Leading political scientist survived Nazi prison.
Ladis K.D. Kristof 55
Kris Kristof ’55 survived Nazis, the Red Army, prison, exile, and poverty to become a leading political scholar. Photo by Michael Wilhelm
Ladis K.D. Kristof died June 15, 2010, at his home in Yamhill, Oregon. He was 91.
Professor, author, logger, aristocrat, prisoner, refugee, and everything in between, Kris lived a life worthy of an adventure novel, packed with hair-raising escapades no novelist could hope to match.
Born Vladislav Krzysztofowicz in 1918, he was raised on a vast family estate near Bukovina, then part of Austria-Hungary. He grew up speaking seven languages (French, German, Polish, Romanian, Russian, Serbo-Croatian, and Ukrainian), and studied forestry at the University of Poznan. During World War II, his family was imprisoned by the Nazi regime for spying for the Free Poland government. Kris and his father bribed their way out of prison, but other family members perished in Auschwitz and in Soviet labor camps. After the war, the family estate was seized by the Red Army. Kris fled on horseback. He swam across the Danube River on a moonless night, clinging to an inner tube; unfortunately, the tube developed a leak and he was captured in Yugoslavia. Kris was sent to a concentration camp, and then to an asbestos mine, and finally to a logging camp from which he managed to escape. He made his way across the border to Italy and finally wound up Paris, where he cleaned hotel rooms and sold wine. There he met an American expatriate from Portland, who helped him emigrate to the U.S. The first thing he did after arriving stateside was to buy a copy of the New York Times to teach himself English. [His only child, Nicholas, would later become a columnist at the Times and would win a Pulitzer Prize.] Kris took a train to Portland and got a job at the Valsetz logging camp in Polk County. Then a chance meeting with another European refugee, Reed professor Frank Munk [political science, 1939–65], altered the course of his life. He entered Reed a year later, at the age of 37, with little English and even less money. He rented a room off campus, for which he bartered painting and other handyman work; his budget for food was $1 a day.
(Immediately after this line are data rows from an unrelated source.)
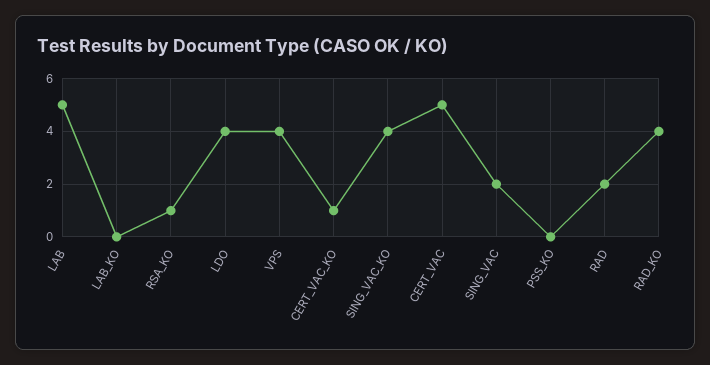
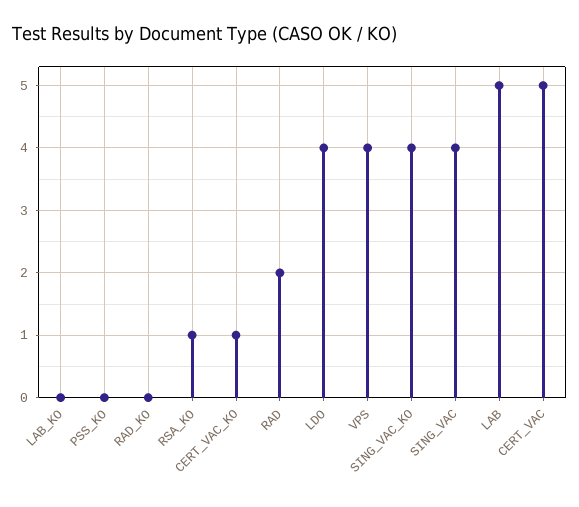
  {
    "LAB": 5,
    "LAB_KO": 0,
    "RSA_KO": 1,
    "LDO": 4,
    "VPS": 4,
    "CERT_VAC_KO": 1,
    "SING_VAC_KO": 4,
    "CERT_VAC": 5,
-   "SING_VAC": 2,
+   "SING_VAC": 4,
    "PSS_KO": 0,
    "RAD": 2,
-   "RAD_KO": 4
+   "RAD_KO": 0
  }

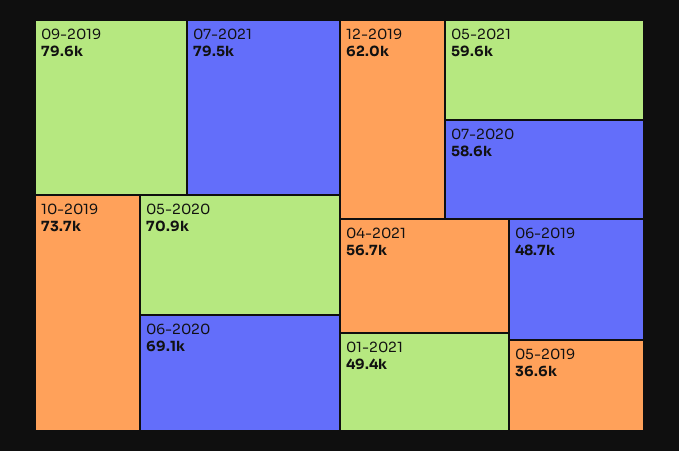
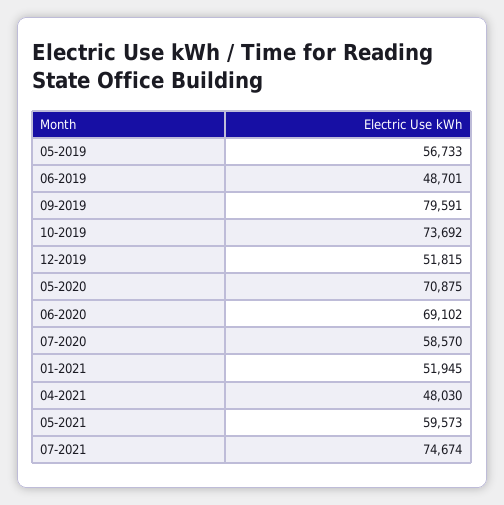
  {
    "09-2019": 79591,
-   "07-2021": 79500,
+   "07-2021": 74674,
    "10-2019": 73692,
    "05-2020": 70875,
    "06-2020": 69102,
-   "12-2019": 62000,
+   "12-2019": 51815,
    "05-2021": 59573,
    "07-2020": 58570,
-   "04-2021": 56700,
+   "04-2021": 48030,
-   "01-2021": 49400,
+   "01-2021": 51945,
    "06-2019": 48701,
-   "05-2019": 36600
+   "05-2019": 56733
  }

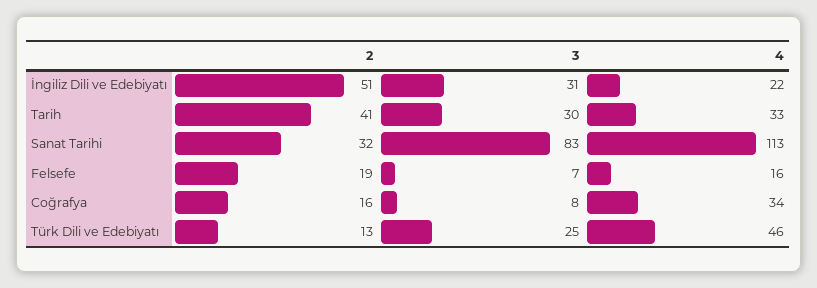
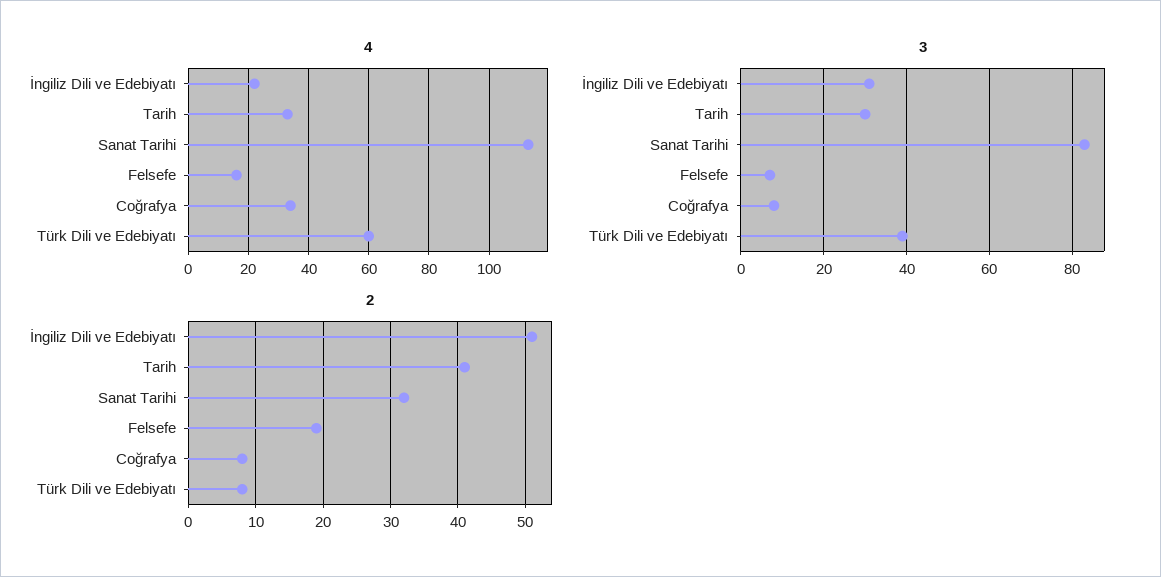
  {
    "2": {
      "İngiliz Dili ve Edebiyatı": 51,
      "Tarih": 41,
      "Sanat Tarihi": 32,
      "Felsefe": 19,
-     "Coğrafya": 16,
+     "Coğrafya": 8,
-     "Türk Dili ve Edebiyatı": 13
+     "Türk Dili ve Edebiyatı": 8
    },
    "3": {
      "İngiliz Dili ve Edebiyatı": 31,
      "Tarih": 30,
      "Sanat Tarihi": 83,
      "Felsefe": 7,
      "Coğrafya": 8,
-     "Türk Dili ve Edebiyatı": 25
+     "Türk Dili ve Edebiyatı": 40
    },
    "4": {
      "İngiliz Dili ve Edebiyatı": 22,
      "Tarih": 33,
      "Sanat Tarihi": 113,
      "Felsefe": 16,
      "Coğrafya": 34,
-     "Türk Dili ve Edebiyatı": 46
+     "Türk Dili ve Edebiyatı": 60
    }
  }

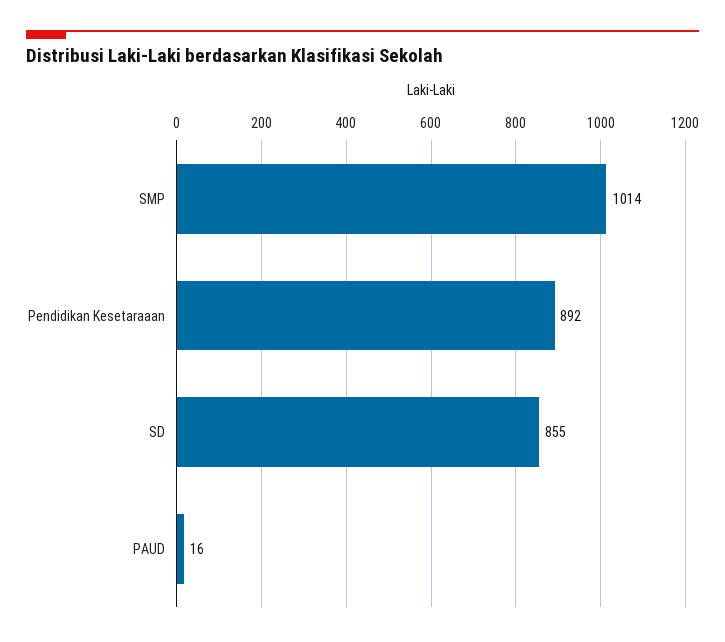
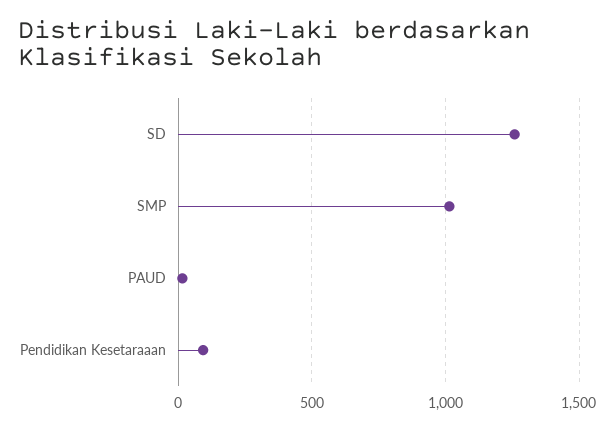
  {
    "SMP": 1014,
-   "Pendidikan Kesetaraaan": 892,
+   "Pendidikan Kesetaraaan": 100,
-   "SD": 855,
+   "SD": 1250,
    "PAUD": 16
  }

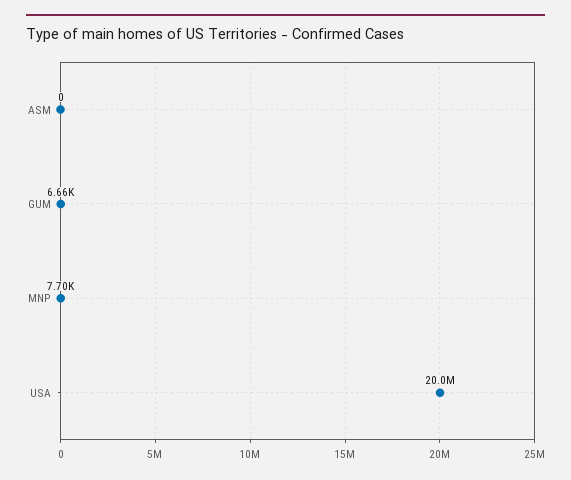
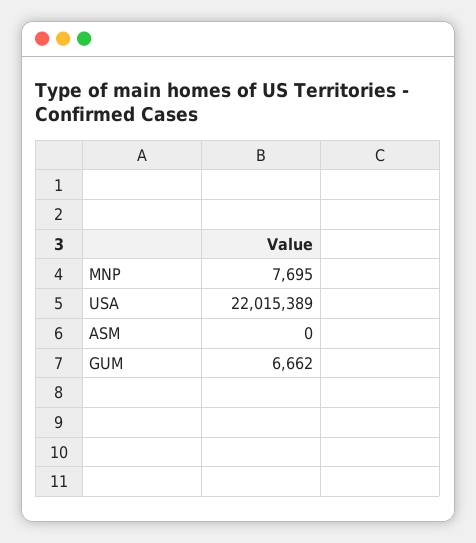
  {
    "ASM": 0,
    "GUM": 6662,
    "MNP": 7695,
-   "USA": 20000000
+   "USA": 22015389
  }

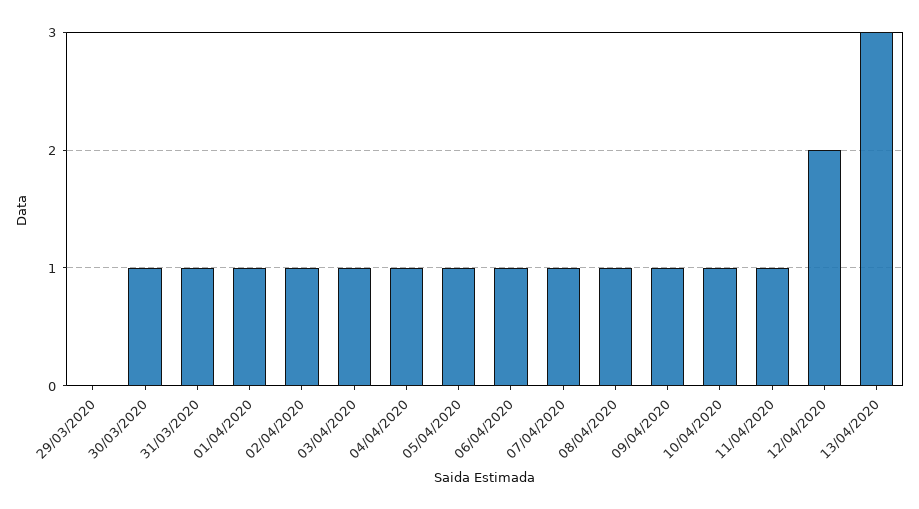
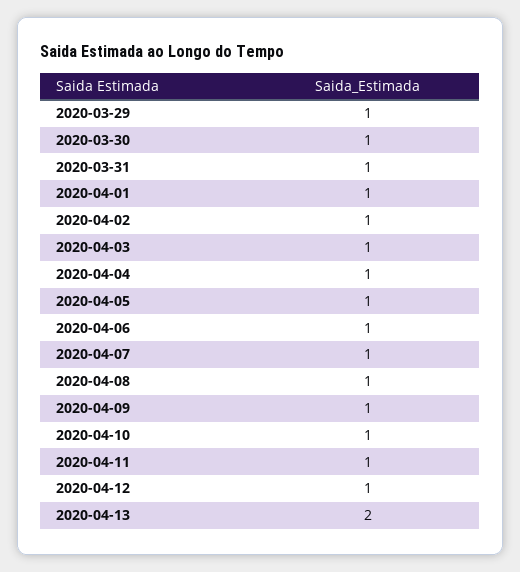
  {
-   "29/03/2020": 0,
+   "29/03/2020": 1,
    "30/03/2020": 1,
    "31/03/2020": 1,
    "01/04/2020": 1,
    "02/04/2020": 1,
    "03/04/2020": 1,
    "04/04/2020": 1,
    "05/04/2020": 1,
    "06/04/2020": 1,
    "07/04/2020": 1,
    "08/04/2020": 1,
    "09/04/2020": 1,
    "10/04/2020": 1,
    "11/04/2020": 1,
-   "12/04/2020": 2,
+   "12/04/2020": 1,
-   "13/04/2020": 3
+   "13/04/2020": 2
  }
Although he spent only two years on campus, the experience left an indelible mark, and launched him on a distinguished academic career. Mentored by Munk and by Prof. Maure Goldschmidt ’30 [political science, 1935–81], Kris wrote his thesis on Ukrainian nationalism and the Soviet Union, and applied to the University of Chicago for graduate study, but was turned down. Goldschmidt wrote to the admission office at Chicago and told them they had made a colossal error, and the decision was reversed. At Chicago, he earned a PhD and met Jane McWilliams; they married in 1956. Kris taught at Temple University, the University of Santa Clara, the University of Waterloo, and Stanford University. He joined the faculty at Portland State University in 1971, drawn back to Oregon partly for the outdoor lifestyle it supported, but also for its resemblance to the landscape of his native home. Kris and Jane--who is professor emerita of art history at Portland State--purchased a 73-acre farm in Yamhill, harvested cherries and timber, and lined the shelves of their home with their collection of 30,000 books.
Kris was a political scientist of international renown; a Fulbright Scholar to Romania, and a visiting professor at universities in India, Moldova, Poland, and Romania. He retired from Portland State in 1989 but continued to teach, lecture, and hunt elk well into his 80s. He wrote and edited books on an astonishing range of topics, including “The Nature of Frontiers and Boundaries,” “The Origins and Evolution of Geopolitics,” and “The Russian Image of Russia.” He helped found the Portland chapter of Amnesty International, and was active in the World Affairs Council of Oregon, the Western Slavic Association, and the American-Romanian Academy of Arts.
His entry in Who's Who serves as a testimonial to his remarkable life: “War, want, and concentration camps, exile from home and homeland, these have made me hate strife among men, but they have not made me lose faith in the future of mankind. Personal experience . . . has taught me to beware of man's capacity for plain stupid, irrational, as well as consciously evil behavior, but it also has taught me that man has an even greater capacity for recovery from lapses.”
Kris is survived by his wife, his son and daughter-in-law, and three grandchildren. “He really loved Reed,” Jane told us. “Those were very happy years, and he was grateful for that education for the rest of his life.”
Update:
Nicholas Kristof wrote two pieces related to his father for the New York Times, "My Father's Gift to Me" in 2010 and "The American Dream Is Leaving America" in 2014.